__Directives__
**A)** Do these statements agree with the article on Good Omens? Answer yes or no for each, quoting the words of the article that decide it. (i) The television series is based on a 1990 novel by Terry Pratchett and Neil Gaiman. (ii) The US petition against the series gained fewer than 10,000 signatures. (iii) The quoted passage from Jaclyn Parrish calls Good Omens theologically accurate.
**B)** According to the article on Good Omens, which broadcaster is currently airing the series?

__Text passage__

┄┄┄┄┄┄

Good Omens and the problem of the end of the world

By Charlee New 20 Feb 2020

If there’s one thing most Christians in the UK are longing to talk about with those around them, it’s probably not the end of the world. In fact, discussing the apocalypse feels like the worst (or perhaps the most distasteful) evangelistic strategy.

You want to make honest connections with friends and neighbours about the questions of life, meaning and God. You don’t want to be the person wandering the streets wearing a sandwich board that proclaims: ‘The End is Nigh!’

And yet, the BBC is currently airing Amazon Prime’s Good Omens, an adaptation of the 1990 novel by Terry Pratchett and Neil Gaiman. It’s a comedic take on the Christian view of the end of the world: except the antichrist is accidentally swapped at birth and raised by a nice, quiet English couple and the angel and demon sent to supervise him decide to join forces to prevent the coming end times. It plays irreverently with Christianity, and for some Christians that’s enough to finish the conversation; in the US, a petition aptly titled ‘Tell Amazon to Cancel Blasphemous Good Omens Series’ gained over 20,000 signatures. While there is a whole other article that could be written about Christian engagement with contemporary media, I’ll just say this: it makes no sense to loudly insist that the West is built on Christian foundations, while also loudly insisting that nobody except us is allowed to reflect creatively on these shared cultural narratives. There are other ways to respond than shutting down stories. I’d agree with Jaclyn Parrish that Good Omens:

‘…is probably the most interesting and directly theological television show since The Good Place. This is not to say these shows are theologically accurate; just that they are asking theological questions in interesting, often entertaining ways.’

And the most interesting and challenging theological question for Christians posed by the show is this: what do we really believe about the end of the world?

No more old bookstores, no more fine wines?

┄┄┄┄┄┄

__Given data__
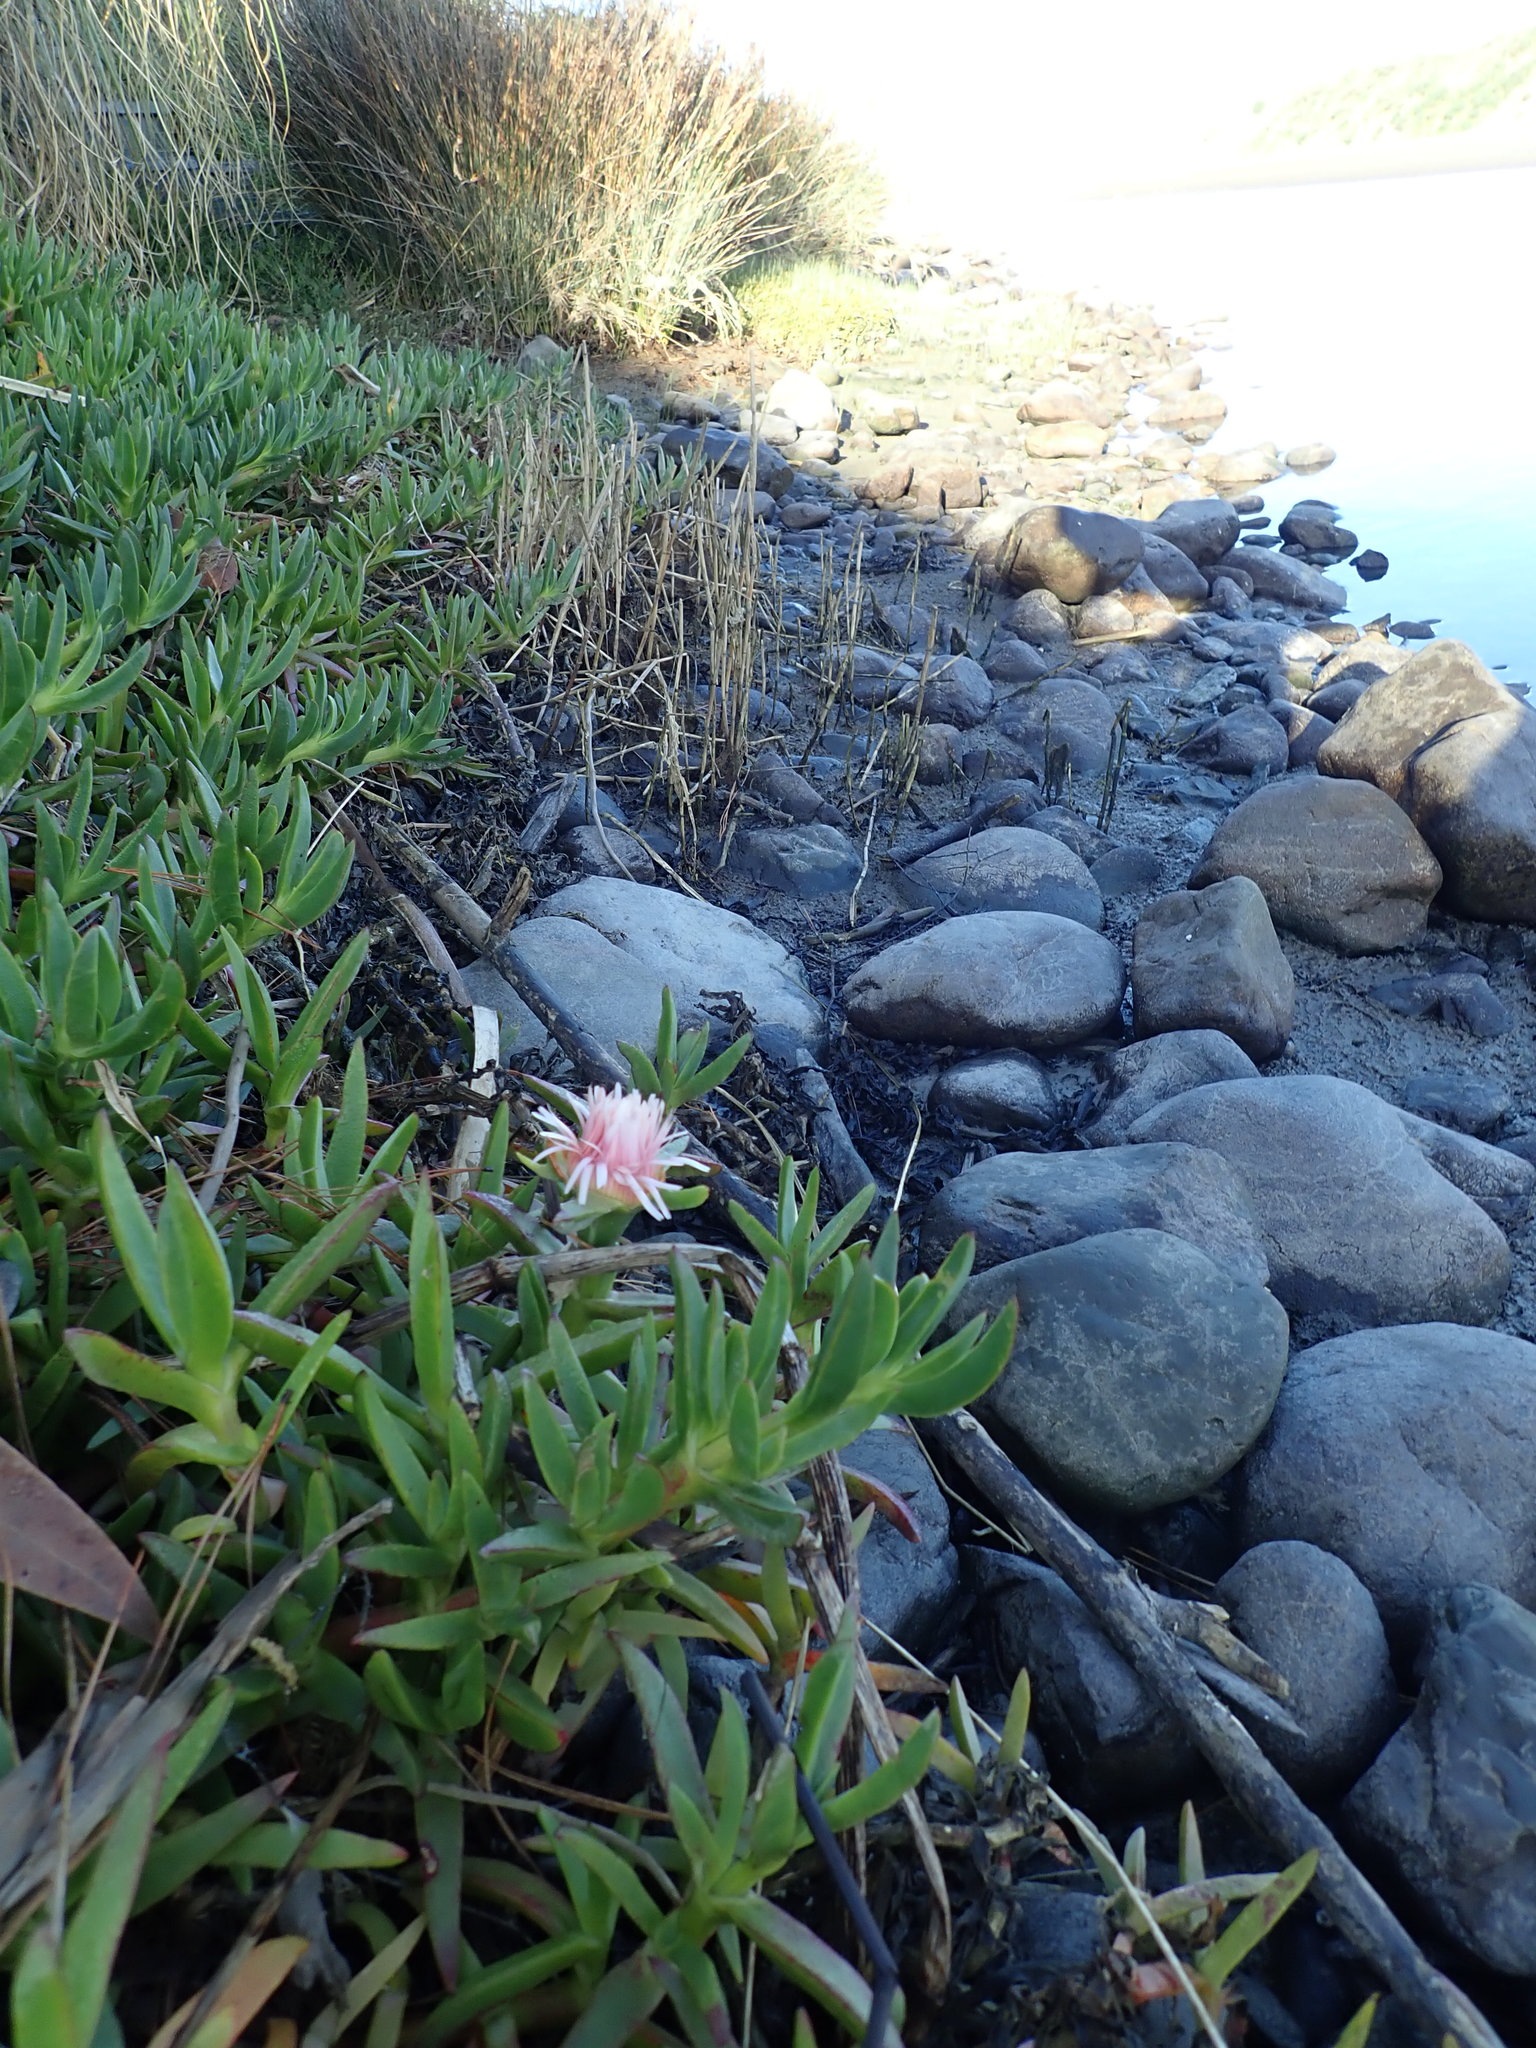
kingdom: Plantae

┄┄┄┄┄┄

__Solved tasks__
**A)**
(i) Yes: "an adaptation of the 1990 novel by Terry Pratchett and Neil Gaiman."
(ii) No: "gained over 20,000 signatures."
(iii) No: "This is not to say these shows are theologically accurate."

**B)** The BBC.